* _Provided text_
Stereoselective biosynthesis of chloroarylpropane diols by the basidiomycete Bjerkandera adusta

Previously we have shown that 1-arylpropane-1,2-diols are catabolic products of image-phenylalanine during idiophasic metabolism of B. adusta that are stereoselectively biosynthesized from a C7-unit (ring + benzylic carbon) and a C2-unit as predominantly erythro 1R, 2S enantiomers. In order to probe the mechanism of 1-arylpropane-1,2-diol formation, the products of the incubation of isotopically labelled aromatic aldehydes as substrates with Bjerkandera adusta (DAOM 215869) have been characterized. The aromatic aldehydes were benzaldehyde (ring D5) and 4-methoxy- and 4-hydroxybenzaldehydes (ring 13C6). These aldehydes were all stereoselectively incorporated into the corresponding 1-arylpropane-1,2-diols, including the chloro analogues, as well as into the corresponding α-ketols (phenyl acetyl carbinols (PAC’s) and 2-hydroxy propiophenones (2-HPP’s)) the presumed precursors of the diols. Benzoic acid (ring D5) was likewise incorporated into the diols, chlorodiols and α-ketols. These results lead us to conclude that the aromatic aldehydes benzaldehyde, 4-hydroxybenzaldehyde and 4-methoxybenzaldehyde are likely C7-unit precursors in the carboligation reaction(s) that leads to 1-arylpropane-1,2-diol biosynthesis. The metabolic role of the diols remains to be elucidated but they may be important intermediates in CAM (chlorinated anisyl metabolite) aldehyde–alcohol cycling and also act as substrates for the chlorination/hydroxylation enzymes yet to be identified in white rot fungi.

Collected data
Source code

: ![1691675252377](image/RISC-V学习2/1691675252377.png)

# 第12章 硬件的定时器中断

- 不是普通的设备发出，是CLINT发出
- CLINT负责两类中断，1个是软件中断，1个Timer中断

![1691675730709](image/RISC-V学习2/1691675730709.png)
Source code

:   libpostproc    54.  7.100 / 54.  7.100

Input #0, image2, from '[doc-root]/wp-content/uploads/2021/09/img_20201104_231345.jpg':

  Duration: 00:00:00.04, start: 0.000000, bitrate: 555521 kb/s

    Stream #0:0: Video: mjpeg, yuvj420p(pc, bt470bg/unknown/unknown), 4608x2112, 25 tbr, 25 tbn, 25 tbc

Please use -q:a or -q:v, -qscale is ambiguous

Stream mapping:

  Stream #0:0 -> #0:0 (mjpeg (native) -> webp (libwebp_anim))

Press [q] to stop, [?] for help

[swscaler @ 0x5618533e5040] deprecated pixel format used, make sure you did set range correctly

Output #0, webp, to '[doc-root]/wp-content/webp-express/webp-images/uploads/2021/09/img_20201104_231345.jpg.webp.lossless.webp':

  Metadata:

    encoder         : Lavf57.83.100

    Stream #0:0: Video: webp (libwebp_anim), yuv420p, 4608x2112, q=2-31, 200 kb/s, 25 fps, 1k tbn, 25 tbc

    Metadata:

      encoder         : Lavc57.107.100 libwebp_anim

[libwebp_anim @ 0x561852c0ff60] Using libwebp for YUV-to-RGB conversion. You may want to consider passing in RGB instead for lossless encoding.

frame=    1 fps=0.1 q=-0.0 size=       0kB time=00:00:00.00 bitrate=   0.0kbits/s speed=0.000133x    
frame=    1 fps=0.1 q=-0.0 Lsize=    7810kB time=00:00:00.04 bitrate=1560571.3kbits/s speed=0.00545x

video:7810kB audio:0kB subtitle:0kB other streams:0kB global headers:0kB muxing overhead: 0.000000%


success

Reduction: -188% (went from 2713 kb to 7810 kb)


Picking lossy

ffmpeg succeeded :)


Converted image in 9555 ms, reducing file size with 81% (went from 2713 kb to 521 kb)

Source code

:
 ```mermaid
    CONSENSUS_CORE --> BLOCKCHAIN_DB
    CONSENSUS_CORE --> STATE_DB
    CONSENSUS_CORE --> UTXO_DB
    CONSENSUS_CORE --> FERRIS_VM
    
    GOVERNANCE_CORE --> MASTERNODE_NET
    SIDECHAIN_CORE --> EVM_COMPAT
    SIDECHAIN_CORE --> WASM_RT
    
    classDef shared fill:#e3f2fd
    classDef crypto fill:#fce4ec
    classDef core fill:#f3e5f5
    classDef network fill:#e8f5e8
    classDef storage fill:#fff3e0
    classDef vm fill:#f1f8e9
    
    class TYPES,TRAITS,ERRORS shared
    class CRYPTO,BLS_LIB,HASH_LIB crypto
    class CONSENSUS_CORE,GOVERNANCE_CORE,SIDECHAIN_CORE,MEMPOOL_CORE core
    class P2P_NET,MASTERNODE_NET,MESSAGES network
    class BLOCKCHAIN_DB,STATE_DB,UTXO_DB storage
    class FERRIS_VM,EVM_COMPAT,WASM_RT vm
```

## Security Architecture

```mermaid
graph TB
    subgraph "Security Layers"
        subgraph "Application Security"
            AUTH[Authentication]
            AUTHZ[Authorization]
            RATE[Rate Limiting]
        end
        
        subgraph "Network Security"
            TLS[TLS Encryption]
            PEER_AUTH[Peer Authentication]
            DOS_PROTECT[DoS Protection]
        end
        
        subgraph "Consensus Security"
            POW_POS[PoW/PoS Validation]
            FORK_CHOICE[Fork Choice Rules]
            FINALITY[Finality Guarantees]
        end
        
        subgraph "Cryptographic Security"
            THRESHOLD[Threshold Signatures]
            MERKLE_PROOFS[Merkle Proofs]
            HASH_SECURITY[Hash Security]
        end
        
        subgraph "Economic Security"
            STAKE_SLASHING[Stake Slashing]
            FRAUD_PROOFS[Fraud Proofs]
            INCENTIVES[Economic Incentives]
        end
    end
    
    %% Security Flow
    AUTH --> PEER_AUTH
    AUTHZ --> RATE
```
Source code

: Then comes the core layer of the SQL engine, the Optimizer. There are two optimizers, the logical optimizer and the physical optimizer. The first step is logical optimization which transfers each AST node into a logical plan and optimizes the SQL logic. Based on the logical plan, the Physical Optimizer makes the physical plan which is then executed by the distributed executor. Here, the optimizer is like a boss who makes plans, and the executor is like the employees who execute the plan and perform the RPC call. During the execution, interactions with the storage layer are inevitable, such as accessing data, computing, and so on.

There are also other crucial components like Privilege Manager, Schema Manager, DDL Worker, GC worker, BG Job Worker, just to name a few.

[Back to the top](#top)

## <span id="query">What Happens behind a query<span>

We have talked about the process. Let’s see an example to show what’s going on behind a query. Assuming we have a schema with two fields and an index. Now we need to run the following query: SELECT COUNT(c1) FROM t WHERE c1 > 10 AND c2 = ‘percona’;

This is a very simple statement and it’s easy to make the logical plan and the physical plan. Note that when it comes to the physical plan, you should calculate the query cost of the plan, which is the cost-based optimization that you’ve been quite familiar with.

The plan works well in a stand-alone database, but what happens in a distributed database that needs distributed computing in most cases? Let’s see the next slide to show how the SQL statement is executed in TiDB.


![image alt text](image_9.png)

* _What the exercise asks_
According to the abstract on chloroarylpropane diol biosynthesis, which strain of Bjerkandera adusta was incubated with the isotopically labelled aromatic aldehydes? The collected data are separate material and stand apart from the abstract.

* _Exercise output_
Bjerkandera adusta DAOM 215869